Benjamin explained the paradigmatic role of theology in a small number of statements about interpretation. In convolute N of the Arcades project—an explanation of the methodological grounds of the project as a whole—he explained that modern theology and philology were based on a certain nineteenth-century epistemology; if theology is “a commentary on a reality,” then philology is “a commentary on a text.” [34] As Taubes noted, in this passage theology was meant to serve as a “scientific mainstay” or a metaphysical approach to a world in crisis.

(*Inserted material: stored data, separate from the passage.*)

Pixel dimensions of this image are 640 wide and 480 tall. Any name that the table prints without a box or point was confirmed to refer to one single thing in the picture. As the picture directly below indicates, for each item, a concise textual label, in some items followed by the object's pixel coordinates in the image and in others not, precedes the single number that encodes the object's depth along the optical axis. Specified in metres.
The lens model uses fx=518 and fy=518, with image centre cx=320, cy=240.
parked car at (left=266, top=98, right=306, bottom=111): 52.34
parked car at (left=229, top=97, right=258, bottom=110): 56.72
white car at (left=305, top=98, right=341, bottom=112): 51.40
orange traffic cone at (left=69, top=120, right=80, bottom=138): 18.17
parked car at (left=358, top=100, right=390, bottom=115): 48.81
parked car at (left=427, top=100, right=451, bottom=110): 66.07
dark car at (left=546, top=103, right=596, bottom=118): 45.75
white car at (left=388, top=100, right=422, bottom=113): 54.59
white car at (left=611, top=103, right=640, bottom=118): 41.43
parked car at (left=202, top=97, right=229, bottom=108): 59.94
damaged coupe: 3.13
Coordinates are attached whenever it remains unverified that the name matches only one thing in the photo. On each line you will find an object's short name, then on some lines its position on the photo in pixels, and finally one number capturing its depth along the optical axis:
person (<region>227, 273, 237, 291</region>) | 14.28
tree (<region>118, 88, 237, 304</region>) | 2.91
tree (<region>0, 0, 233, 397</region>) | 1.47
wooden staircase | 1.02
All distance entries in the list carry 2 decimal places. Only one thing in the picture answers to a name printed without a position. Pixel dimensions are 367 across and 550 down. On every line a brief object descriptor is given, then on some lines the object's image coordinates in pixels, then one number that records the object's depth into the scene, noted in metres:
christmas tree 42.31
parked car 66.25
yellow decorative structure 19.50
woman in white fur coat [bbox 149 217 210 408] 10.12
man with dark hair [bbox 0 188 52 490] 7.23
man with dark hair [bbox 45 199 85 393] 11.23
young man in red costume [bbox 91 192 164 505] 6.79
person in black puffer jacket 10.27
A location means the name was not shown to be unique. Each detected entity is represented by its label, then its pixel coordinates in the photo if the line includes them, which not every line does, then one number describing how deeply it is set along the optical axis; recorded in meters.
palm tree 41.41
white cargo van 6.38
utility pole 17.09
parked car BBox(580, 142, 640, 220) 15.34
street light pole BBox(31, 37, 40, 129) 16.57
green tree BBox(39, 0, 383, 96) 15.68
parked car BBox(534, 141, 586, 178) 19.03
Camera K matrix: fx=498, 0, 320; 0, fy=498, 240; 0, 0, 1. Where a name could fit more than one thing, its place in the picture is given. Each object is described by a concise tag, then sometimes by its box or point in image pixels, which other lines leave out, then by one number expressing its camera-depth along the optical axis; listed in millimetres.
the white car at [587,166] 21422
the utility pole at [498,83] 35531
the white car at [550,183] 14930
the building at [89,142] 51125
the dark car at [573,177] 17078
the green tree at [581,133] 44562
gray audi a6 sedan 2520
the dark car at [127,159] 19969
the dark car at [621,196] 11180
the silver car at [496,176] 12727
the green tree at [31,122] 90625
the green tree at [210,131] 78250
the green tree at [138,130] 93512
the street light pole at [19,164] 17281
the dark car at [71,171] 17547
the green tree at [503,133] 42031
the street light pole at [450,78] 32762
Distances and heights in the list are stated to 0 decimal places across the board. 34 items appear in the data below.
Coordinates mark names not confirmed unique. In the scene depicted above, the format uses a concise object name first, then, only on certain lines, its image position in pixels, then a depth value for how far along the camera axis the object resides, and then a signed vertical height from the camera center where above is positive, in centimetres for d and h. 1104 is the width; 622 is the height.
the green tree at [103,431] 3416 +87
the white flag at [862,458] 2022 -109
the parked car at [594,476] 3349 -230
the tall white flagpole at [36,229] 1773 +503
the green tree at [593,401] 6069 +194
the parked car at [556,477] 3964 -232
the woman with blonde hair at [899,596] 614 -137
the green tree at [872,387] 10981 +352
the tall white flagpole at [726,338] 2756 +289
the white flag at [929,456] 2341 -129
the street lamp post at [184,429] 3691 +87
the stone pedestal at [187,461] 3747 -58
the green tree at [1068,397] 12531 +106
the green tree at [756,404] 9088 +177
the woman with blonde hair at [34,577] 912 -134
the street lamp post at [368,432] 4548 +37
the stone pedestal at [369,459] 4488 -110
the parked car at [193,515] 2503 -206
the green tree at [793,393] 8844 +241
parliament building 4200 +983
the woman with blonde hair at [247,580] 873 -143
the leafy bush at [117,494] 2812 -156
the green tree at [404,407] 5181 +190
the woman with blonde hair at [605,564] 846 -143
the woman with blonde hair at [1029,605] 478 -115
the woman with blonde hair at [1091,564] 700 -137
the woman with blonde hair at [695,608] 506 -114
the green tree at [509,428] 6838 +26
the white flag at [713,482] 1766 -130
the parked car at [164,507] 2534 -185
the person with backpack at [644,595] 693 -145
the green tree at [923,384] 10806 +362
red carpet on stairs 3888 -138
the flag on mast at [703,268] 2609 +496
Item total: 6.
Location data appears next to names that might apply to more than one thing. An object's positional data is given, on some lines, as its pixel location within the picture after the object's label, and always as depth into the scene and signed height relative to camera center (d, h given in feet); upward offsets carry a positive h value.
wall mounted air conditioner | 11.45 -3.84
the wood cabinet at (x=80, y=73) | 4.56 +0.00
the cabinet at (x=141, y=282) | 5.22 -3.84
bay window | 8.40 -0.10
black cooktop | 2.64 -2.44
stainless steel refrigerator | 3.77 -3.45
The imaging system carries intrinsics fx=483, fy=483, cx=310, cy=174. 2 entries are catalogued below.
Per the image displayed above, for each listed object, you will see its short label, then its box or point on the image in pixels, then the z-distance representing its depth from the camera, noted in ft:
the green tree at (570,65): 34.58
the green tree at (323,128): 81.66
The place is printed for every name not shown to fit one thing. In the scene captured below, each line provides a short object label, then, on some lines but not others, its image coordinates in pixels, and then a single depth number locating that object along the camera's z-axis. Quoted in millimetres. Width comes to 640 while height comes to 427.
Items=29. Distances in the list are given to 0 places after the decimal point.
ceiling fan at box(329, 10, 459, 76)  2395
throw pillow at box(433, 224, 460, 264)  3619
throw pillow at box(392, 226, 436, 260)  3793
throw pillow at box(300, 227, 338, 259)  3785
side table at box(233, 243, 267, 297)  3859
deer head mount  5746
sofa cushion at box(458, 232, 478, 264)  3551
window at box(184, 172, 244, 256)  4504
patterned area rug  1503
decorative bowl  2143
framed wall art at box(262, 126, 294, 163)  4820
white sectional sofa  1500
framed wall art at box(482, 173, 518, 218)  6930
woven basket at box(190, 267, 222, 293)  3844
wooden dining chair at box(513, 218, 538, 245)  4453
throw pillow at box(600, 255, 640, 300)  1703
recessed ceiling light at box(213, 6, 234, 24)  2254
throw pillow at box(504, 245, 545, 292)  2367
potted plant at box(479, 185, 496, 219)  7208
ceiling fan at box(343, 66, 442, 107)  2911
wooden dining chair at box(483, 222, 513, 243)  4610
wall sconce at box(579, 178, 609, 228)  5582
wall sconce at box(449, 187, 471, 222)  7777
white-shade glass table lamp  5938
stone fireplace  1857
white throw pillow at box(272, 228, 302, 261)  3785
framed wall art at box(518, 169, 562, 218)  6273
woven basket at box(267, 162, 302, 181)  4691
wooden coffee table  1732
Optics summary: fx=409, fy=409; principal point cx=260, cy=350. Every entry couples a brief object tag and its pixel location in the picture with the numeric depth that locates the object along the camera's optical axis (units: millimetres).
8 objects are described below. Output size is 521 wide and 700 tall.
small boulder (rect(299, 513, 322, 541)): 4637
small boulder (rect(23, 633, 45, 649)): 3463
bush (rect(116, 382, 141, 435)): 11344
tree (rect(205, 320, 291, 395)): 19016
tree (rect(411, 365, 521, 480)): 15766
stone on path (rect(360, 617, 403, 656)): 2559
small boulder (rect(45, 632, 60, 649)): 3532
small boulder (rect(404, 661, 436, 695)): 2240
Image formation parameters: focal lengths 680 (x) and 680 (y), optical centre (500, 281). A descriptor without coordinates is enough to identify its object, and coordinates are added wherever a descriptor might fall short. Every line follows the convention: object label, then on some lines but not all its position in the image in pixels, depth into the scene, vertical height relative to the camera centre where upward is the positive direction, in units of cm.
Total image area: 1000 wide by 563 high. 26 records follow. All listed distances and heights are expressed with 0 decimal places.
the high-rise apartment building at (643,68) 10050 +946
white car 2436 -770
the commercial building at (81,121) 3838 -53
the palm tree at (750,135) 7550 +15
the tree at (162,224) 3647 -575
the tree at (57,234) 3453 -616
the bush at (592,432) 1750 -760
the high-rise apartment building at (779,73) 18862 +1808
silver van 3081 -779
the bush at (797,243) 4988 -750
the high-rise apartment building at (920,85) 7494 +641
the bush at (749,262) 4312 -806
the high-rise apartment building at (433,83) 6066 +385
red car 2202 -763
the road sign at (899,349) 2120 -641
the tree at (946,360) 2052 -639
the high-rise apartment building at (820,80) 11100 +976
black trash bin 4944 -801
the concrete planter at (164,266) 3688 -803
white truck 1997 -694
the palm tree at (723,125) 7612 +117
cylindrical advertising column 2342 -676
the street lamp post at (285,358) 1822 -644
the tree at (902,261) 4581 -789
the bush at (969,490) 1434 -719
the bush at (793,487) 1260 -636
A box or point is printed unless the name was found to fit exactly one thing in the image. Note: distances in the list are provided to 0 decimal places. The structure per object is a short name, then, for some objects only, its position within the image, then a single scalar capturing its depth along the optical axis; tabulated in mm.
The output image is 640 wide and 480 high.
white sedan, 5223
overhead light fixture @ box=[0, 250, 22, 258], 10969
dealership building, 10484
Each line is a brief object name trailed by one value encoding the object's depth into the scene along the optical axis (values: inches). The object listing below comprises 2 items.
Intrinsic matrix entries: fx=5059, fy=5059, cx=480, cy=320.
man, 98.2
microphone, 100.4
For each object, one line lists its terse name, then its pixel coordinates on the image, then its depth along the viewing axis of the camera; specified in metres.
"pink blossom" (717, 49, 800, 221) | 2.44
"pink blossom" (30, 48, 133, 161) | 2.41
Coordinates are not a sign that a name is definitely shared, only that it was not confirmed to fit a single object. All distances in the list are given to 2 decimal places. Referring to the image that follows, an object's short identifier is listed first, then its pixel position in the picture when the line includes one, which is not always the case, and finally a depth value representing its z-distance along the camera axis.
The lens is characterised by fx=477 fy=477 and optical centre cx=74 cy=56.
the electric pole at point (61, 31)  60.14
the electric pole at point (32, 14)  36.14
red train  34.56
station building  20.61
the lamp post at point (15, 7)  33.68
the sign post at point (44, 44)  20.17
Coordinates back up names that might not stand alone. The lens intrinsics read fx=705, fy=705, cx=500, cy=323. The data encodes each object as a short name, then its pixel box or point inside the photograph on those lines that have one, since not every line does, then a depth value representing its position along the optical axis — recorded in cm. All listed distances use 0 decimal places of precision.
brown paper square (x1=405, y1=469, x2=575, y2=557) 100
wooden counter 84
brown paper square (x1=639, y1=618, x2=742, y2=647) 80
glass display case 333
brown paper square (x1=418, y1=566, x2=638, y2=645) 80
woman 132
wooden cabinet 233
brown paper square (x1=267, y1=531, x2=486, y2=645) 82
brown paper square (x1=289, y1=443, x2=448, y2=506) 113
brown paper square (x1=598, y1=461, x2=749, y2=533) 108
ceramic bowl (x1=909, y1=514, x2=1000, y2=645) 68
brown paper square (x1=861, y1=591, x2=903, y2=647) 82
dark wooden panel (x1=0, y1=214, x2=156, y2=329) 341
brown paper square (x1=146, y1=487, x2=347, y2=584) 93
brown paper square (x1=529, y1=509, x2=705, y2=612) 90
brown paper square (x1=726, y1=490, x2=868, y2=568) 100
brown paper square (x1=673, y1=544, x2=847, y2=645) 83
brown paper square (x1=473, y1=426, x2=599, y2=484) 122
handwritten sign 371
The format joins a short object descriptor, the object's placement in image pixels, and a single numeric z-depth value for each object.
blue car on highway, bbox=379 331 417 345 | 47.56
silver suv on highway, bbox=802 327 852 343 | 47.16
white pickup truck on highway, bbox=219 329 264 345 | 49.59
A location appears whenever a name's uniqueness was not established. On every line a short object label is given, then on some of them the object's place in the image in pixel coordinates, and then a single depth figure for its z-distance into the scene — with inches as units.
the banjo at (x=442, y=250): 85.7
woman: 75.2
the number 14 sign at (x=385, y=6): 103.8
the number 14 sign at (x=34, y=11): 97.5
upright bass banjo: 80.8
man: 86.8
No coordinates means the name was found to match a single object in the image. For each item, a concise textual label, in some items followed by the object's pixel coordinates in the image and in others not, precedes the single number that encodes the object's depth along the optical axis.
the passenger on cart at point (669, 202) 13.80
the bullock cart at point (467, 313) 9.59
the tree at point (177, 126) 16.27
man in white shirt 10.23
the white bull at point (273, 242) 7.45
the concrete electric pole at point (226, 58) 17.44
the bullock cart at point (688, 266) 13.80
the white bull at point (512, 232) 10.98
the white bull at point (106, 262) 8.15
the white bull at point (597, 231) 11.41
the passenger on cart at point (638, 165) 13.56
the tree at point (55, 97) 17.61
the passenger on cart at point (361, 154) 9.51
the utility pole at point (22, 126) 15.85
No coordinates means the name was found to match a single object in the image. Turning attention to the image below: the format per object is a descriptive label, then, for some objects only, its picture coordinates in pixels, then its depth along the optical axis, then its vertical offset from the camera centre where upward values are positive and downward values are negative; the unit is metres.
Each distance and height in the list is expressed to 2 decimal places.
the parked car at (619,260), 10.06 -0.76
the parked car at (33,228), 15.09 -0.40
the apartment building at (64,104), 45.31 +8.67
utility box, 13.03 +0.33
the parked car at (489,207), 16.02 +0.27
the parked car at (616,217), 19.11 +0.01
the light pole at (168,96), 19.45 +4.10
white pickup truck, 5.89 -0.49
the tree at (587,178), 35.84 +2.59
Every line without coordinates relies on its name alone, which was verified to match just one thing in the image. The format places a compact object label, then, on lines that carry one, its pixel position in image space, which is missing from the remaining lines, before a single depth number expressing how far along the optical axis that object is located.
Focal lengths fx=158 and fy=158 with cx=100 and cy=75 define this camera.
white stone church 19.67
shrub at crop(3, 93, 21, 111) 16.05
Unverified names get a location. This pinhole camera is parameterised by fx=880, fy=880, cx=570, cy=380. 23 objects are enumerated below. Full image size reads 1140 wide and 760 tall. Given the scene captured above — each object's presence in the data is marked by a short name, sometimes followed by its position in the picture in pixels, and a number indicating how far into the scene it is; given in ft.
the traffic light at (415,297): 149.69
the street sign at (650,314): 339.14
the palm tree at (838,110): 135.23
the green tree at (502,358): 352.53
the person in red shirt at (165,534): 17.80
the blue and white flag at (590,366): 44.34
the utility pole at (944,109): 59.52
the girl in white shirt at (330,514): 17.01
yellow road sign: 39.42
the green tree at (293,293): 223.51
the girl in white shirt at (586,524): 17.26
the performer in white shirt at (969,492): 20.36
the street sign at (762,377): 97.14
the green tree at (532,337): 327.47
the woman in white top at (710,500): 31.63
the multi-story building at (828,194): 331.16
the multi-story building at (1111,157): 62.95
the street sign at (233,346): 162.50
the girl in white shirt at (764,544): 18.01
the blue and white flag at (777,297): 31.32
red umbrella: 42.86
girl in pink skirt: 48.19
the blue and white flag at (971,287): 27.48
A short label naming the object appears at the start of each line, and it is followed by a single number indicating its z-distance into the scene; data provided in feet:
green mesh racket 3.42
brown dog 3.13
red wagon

In his last texts, Benjamin tried to develop a theory of political crisis that would bring together his understanding of theological concepts and theory of history. For example, in “On Some Motifs in Baudelaire,” written in the same year as the theses on history, Benjamin explained that modern media, including motion pictures, were shaped by a “rhythm of production” which in turn determined “the rhythm of reception.” [35] Then, in the fourteenth thesis on history, he offered a dictum: “History is the subject of a construction whose site is not homogeneous, empty time, but time filled full by now-time [Jetztzeit].” [36] In the eighteenth thesis, he elaborated: “Now-time, which, as a model of messianic time, comprises the entire history of mankind in a tremendous abbreviation, coincides exactly with the figure which the history of mankind describes in the universe.” [37] Perfection, realization, or messianism, one notes, do not have a specific goal, but rather the hermeneutic force that unites the fullness of time and its end, in the present moment. Comparing the two theses, it is obvious that rhythm is the agent that drives history and movement towards now-time, but without answering the Aristotelian and scholastic logic that hustles every narrative and argument from beginning to middle and end. The fact that now-time moves backwards, in the opposite direction to the one experienced by the “angel of history,” clarifies that every moment of now is rich in parallel rhythms of perfection and crisis. In other words, understanding the “manifold” quality of temporal change forces us to the realization that our own now-time is only one of many. There are different angels of history and many catastrophes and piles of rubble occupying the space under our feet. Accordingly, a theological understanding of messianic realization is just one possible, “useful” understanding of reversed “universal” time.